1 result for (book:tps3 AND heading:"delet session june 27 1977" AND stemmed:time)
[... 3 paragraphs ...]
(1. My stomach. Have had a lot of discomfort lately. On June 22 the pendulum told me that my stomach bothers me not because I don’t spend enough time painting, but because I feel guilty at spending the time I do, in view of all the other work with Jane that I feel I should be doing: working on sessions, “Unknown” Reality, etc.
[... 9 paragraphs ...]
Popular novelists and writers are above all things people of their times. They are socially oriented, dealing with lively discourse. They cannot see beyond the times. As a rule, however, they enjoy people as people are. They enjoy stupid people, wicked people, cowardly people, bigoted people, and sometimes wise people too. They do not make demands. They share the belief systems of their times, and they are richly rewarded—generally speaking, now—for there is overall no great conflict between their natural works, their writing, and the world at large.
(I should take the space here to set the scene. After supper this evening I read a news account of the riches accruing to a nationally known popular writer, his son and daughter, who shall be nameless here. Royalties, prime-time TV series, movies, TV specials—there was no area in which the family wasn’t making incredible amounts of money. All they produce is garbage. I was of course especially angry that they were world renowned while I thought Jane’s great abilities were largely unappreciated and ill paid for by Prentice, Bantam, etc. The recent sale of Oversoul Seven to an English publishing house for an unbelievable $100, and Prentice’s recent notice to us of a possible sale of Seth Speaks for translation and publishing by a German house for only $300 bothered me greatly; I just couldn’t believe that so little money was available in Europe, no matter what Prentice told us. [I still don’t.]
[... 12 paragraphs ...]
The society is supporting you. It is accepting your work, and in your terms—those terms that exist because of your beliefs and your attitudes. The books are being read, though you do not go on tours. You do not play any of the games, and you do not have a healthy give-and-take with that society. You are ahead of the times, and behind them—yet through the point of power you affect those times. You change them.

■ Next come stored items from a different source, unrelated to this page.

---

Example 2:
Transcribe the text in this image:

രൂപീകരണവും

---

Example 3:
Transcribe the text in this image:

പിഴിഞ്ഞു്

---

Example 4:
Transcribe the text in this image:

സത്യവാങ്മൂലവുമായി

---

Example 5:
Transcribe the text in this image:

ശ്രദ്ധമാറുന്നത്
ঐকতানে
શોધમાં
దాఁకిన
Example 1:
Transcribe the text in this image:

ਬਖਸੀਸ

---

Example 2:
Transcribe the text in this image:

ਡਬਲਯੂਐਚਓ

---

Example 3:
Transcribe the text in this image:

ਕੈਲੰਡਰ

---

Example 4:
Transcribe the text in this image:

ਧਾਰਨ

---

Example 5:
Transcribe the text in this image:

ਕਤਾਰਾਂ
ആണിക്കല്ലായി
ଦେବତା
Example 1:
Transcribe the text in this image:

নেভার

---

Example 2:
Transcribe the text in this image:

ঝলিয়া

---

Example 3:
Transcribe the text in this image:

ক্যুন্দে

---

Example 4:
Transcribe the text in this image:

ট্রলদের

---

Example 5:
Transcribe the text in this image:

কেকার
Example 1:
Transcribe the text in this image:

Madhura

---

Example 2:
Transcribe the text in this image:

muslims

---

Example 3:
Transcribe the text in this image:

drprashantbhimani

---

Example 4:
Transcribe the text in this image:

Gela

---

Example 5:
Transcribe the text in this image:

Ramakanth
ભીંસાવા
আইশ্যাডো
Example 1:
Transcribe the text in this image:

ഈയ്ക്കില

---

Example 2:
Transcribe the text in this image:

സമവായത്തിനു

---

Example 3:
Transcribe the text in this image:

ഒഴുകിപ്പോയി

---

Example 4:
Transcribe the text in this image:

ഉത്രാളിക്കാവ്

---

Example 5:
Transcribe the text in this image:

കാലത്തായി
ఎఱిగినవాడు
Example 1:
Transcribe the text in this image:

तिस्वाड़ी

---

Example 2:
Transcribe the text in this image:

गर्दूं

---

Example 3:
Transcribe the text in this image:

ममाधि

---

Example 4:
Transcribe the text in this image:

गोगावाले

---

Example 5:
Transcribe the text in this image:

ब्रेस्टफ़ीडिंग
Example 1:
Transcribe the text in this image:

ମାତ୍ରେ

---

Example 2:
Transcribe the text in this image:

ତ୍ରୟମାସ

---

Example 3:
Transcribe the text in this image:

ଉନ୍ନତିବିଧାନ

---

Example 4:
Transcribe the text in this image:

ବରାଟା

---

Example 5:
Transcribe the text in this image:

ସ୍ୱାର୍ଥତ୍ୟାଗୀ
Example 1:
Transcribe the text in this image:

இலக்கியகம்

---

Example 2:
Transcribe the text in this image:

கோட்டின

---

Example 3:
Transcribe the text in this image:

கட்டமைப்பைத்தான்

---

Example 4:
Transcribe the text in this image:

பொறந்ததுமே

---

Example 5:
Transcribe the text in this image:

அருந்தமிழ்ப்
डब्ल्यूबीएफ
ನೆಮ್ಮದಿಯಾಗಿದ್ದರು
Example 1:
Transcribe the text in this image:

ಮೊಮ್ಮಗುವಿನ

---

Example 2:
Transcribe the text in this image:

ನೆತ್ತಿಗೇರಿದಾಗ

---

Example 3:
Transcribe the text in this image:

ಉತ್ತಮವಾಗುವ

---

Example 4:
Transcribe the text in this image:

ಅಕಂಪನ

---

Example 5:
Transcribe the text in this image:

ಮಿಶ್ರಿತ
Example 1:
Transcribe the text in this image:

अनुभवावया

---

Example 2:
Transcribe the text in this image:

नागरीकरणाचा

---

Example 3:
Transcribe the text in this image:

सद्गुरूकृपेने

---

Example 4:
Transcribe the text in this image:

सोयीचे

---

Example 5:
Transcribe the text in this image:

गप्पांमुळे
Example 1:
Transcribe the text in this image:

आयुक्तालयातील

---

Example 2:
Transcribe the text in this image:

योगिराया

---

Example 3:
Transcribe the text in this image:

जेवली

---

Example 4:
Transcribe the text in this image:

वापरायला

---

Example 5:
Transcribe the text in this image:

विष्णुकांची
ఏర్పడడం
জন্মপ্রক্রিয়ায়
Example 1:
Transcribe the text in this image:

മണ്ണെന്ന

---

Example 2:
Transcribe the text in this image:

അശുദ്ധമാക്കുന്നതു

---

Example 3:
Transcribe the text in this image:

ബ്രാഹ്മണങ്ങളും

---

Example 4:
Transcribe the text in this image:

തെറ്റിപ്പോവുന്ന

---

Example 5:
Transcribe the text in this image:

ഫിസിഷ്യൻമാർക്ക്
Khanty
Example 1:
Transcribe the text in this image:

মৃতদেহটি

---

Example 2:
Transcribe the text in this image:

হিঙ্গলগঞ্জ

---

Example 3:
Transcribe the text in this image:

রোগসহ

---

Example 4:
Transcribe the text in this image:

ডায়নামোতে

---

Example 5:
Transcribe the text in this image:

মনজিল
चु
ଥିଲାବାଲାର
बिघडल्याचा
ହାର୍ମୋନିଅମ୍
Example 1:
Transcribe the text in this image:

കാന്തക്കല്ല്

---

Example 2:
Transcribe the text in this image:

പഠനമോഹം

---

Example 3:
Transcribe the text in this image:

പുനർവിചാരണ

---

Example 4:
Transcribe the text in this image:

You have continued along these lines because of your intents. I placed no demands upon you from the beginning. You made certain decisions and you have stuck more or less with them. You want to affect your society in your time —indirectly (loudly, with amusement): you do not want to put up with the people.
[... 3 paragraphs ...]
Your stomach bothers you at various times for different reasons. The reasons, however, always have a particular base, so to speak. Parents sometimes express love by concern, though children seldom understand this. I have mentioned this before: the parent saying “Brush your teeth,” means “Your teeth are beautiful and healthy. I want you to keep them that way.”
[... 1 paragraph ...]
Ruburt is verbal. He loves to talk. He likes to hear you talk. Oftentimes your stomach upsets you because your love for Ruburt makes you concerned, and in most instances the stimulus is money. An occasion will arise, or a period of time, in which your love for him wants to find expression. You do this by expressing your concern that his work is not being duly appreciated in monetary terms (as I did this evening).
[... 3 paragraphs ...]
Ruburt’s work straddles all these issues—that is, it involves all of them at different times. Your stomach problem is basically the result of your feelings about what you consider to be a lack of communication, a blocking of your natural love. From your background, regardless of your intellectual beliefs, now, you learned to mask your expressions of love or exuberance, lest they be misunderstood. You learned to express love through worry or concern.
[... 8 paragraphs ...]
(10:53. Jane’s pace throughout had been good, and limited only by my own writing speed. I thought the material was excellent in all respects. I didn’t see how the insights could be better, I told Jane, and will try hard to implement them. I thought part of the material was hilarious, about our attitudes toward the world. I think that Seth’s expression for me of my feelings toward Jane were most accurate and penetrating—the kind of information one could spend months acquiring with the help of others, say. My own pendulum answers had steered me in the right direction, I saw, but were far short of being complete enough. I felt better than I had in some time.
[... 9 paragraphs ...]
(11:30.) Give us a moment.... He, however, needs by nature more contact with other people than you do. He has learned to repress feelings, and he believed heartily that repression was necessary to his work, to maintain your privacy, to provide time, to cut out distractions, and to focus attention and expression.
[... 8 paragraphs ...]
He thinks he is being practical when he worries about his condition. You think jointly it is only common sense and practical, particularly after all of this time, to remember that any improvements have dead-ended. You think that in terms of his physical condition the point of power is in the past. Despite all of this, the overall processes of his body have improved. His flesh is more responsive and alive. The circulation is vastly better. His weight—for him—is almost normal.
[... 2 paragraphs ...]
The muscles of the neck have been lengthening, and the head area has been releasing. Generally speaking, his eyes have been restricted in the past by the head motions. As the neck muscles began to loosen, the eyes were required to move in ways they had not been for some time. The muscles were stiff in the eyes. Unequal tensions resulted—this also having to do with his beliefs as stated, and the fact that he did not want to type old material, particularly without new material coming.